Tanto rumore per nulla. Alla fine, la spaccatura interna a Futuro e Libertà, che ha oscurato persino la tre giorni di Assemblea costituente milanese del partito, si risolve con un’apparente pace tra le anime in contrasto. Da una parte quella che fa riferimento a Italo Bocchino, dall’altra quella di Adolfo Urso animato dal senatore Pasquale Viespoli che oggi ha fatto “pesare” i suoi uomini: prima si è dimesso poi è stato eletto capogruppo a Palazzo Madama. E con Benedetto Della Vedova che, designato capogruppo alla Camera tra i malumori di molti, garantisce che in realtà l’incarico sarà affidato solo attraverso un voto segreto. Insomma la crisi di Fli apparentemente rientra.

“Non c’è solo la dimensione di partito, c’è quella parlamentare. E’ quella che abbiamo affermato oggi”. Viespoli affronta i giornalisti a palazzo Madama e prova a decrittare quanto accaduto oggi nella riunione dei dieci senatori futuristi. E aggiunge significativamente: “E in questo gruppo ci sono persone che restano, anche in nome di una comune esperienza umana, pur non riconoscendosi in Fli”. Come dire che oggi, in quasi quattro ore di discussione, è stata evitata la frantumazione solo grazie ad un dibattito e a due atti: le dimissioni di Viespoli da un incarico frutto di nomina, e la sua successiva vera e propria “elezione” sulla base del mandato a confermare la collocazione nel centrodestra.

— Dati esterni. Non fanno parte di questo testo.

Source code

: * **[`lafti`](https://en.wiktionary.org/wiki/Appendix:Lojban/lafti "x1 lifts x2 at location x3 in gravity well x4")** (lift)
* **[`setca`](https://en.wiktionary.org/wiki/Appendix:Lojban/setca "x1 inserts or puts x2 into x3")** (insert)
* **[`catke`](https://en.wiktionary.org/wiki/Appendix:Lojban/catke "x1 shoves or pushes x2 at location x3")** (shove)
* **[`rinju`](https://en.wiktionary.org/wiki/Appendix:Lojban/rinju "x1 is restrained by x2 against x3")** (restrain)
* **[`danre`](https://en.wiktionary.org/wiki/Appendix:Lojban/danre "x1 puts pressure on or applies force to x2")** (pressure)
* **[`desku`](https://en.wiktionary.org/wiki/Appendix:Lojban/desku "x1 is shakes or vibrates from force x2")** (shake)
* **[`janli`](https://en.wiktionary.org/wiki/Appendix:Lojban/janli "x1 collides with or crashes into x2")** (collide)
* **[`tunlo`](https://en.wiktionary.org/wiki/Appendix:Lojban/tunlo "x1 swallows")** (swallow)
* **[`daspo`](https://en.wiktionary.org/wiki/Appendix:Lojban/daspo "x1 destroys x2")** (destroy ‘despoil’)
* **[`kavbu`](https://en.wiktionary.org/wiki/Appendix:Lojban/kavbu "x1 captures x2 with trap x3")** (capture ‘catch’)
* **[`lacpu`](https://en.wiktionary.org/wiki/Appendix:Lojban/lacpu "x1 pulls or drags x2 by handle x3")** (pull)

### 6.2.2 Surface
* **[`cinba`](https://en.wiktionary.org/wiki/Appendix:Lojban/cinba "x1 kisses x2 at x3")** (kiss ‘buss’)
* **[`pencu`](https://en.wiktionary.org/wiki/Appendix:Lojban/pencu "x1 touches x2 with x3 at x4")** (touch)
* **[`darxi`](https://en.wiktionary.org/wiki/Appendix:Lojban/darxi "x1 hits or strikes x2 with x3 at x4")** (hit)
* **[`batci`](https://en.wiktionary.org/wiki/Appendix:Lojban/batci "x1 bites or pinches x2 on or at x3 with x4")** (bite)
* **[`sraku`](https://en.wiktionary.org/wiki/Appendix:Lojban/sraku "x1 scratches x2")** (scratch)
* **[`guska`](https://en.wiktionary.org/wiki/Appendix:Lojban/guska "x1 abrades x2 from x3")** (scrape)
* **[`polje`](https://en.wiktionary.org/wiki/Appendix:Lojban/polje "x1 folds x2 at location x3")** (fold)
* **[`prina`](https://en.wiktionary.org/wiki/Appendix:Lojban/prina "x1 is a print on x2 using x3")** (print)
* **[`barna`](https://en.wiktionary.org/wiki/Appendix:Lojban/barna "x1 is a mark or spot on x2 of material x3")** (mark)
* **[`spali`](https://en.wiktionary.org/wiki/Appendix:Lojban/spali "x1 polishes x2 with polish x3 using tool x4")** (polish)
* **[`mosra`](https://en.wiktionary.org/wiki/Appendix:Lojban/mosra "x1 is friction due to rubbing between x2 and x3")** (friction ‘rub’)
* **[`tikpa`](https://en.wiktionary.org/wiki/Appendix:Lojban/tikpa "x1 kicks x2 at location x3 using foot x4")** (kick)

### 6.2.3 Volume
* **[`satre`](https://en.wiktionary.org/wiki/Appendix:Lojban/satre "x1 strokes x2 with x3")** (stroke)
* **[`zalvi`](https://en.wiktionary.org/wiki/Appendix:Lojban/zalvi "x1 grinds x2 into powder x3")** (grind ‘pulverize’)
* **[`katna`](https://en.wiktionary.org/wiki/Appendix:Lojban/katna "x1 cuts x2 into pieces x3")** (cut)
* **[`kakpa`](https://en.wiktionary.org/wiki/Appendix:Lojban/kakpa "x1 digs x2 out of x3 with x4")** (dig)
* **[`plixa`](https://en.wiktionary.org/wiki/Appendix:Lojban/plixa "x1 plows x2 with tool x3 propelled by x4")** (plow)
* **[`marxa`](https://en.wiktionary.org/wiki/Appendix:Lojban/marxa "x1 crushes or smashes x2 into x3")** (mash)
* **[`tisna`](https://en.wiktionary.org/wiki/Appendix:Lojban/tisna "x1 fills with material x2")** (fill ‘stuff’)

Un dato che oggi Gianfranco Fini, che non si sarebbe sentito con i senatori, ai suoi ha mostrato di non considerare messo in dubbio: la linea inequivocabile è quella di rifondare il centrodestra e l’organigramma è in linea con questa volontà, quindi non cambia nulla. Il presidente della Camera avrebbe definito infondate le critiche ricevute e non avrebbe nessuna intenzione di ritoccare l’organigramma uscito dall’assemblea di Milano.

I senatori la pensano diversamente. Molti hanno riferito di percepire il rischio che quanto emerso dall’Assemblea, ossia la certezza della collocazione nel centrodestra, possa venire eluso da un assetto di vertice che non esclude la possibilità di un’alleanza innaturale con il Pd. Senza contare il fatto che un articolo de La Stampa, smentito da Fli, che attribuiva al vice presidente del partito Italo Bocchino una frase sulla non indispensabilità di un gruppo a palazzo Madama, ha mandato su tutte le furie i senatori.

Da oggi, di fatto, con l’autolegittimazione del capogruppo, che per di più rinuncia a presenziare alle riunioni dell’ufficio di presidenza, nascerebbe una sorta di repubblica autonoma rispetto alla creatura politica che ha appena visto la luce a Milano. Una repubblica che, sottolineano a palazzo Madama, può vantare l’unico dirigente autenticamente eletto e non nominato. Ma c’è chi assicura che senza la soluzione ideata da Viespoli almeno due senatori erano pronti a mollare e si fanno i nomi di Giuseppe Menardi e Francesco Pontone. Mentre il pressing dei colleghi del Pdl e, a quanto sembra, da emissari dello stesso presidente del Consiglio Silvio Berlusconi, si sarebbe fatto sempre più insistente. “I rilievi di metodo e di merito erano così tanti che molti insistevano per la rottura pura e semplice” dice un senatore. Anche Maria Ida Germontani, che pure ha fatto sfoggio di cautela in questi giorni, assicura: “Viespoli ha fatto la cosa giusta. Ma ci tengo a dire che la collocazione nel centrodestra è la stessa indicata da Fini”. Ma resta fuori di dubbio anche la collocazione all’opposizione? “Siamo all’opposizione – garantisce Viespoli – ma all’interno di un centrodestra che tutti vogliamo costruire”.